::: THE DATA :::

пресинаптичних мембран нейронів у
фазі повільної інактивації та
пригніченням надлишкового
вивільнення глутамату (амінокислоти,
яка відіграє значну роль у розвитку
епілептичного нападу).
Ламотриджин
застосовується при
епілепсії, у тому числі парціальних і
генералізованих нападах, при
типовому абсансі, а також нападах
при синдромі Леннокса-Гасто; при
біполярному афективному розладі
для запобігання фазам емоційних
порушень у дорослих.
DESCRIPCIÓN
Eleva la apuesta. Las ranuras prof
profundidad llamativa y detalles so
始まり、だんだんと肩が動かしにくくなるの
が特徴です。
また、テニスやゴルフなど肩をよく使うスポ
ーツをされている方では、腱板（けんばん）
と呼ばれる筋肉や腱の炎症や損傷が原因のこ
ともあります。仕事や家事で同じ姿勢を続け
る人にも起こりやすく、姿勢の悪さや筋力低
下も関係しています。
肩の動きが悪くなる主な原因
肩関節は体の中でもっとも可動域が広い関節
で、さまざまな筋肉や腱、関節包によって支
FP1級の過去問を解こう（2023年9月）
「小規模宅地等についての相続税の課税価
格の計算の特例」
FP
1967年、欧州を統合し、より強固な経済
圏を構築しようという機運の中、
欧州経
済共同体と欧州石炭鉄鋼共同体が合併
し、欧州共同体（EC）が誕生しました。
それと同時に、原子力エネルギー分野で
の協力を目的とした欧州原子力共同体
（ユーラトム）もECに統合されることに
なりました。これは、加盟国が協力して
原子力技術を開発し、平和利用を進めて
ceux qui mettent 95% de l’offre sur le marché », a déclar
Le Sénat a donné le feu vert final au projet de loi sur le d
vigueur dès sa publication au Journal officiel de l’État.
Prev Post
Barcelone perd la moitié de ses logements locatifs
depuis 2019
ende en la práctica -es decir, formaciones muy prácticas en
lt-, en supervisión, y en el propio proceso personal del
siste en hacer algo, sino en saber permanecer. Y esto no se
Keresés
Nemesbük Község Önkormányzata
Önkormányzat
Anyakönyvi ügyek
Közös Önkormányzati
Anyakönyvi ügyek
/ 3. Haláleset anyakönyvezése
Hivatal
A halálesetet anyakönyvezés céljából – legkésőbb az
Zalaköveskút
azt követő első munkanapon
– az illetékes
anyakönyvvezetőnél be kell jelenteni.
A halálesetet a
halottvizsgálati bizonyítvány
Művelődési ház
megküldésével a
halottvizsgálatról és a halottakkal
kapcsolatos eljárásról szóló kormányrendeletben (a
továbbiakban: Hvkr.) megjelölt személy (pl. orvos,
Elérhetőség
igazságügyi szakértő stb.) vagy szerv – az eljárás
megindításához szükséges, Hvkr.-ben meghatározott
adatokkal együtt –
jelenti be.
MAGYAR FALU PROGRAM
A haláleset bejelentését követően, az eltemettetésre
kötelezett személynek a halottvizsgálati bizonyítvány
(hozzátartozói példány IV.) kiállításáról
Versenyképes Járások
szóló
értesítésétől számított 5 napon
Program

:::

◆ WHAT THE EXERCISE ASKS
Once you find the line with "ceux qui mettent" in the entries above, output it and each line after it up to and including the line with "depuis 2019", and nothing else.

◆ RESPONSE AREA
ceux qui mettent 95% de l’offre sur le marché », a déclar
Le Sénat a donné le feu vert final au projet de loi sur le d
vigueur dès sa publication au Journal officiel de l’État.
Prev Post
Barcelone perd la moitié de ses logements locatifs
depuis 2019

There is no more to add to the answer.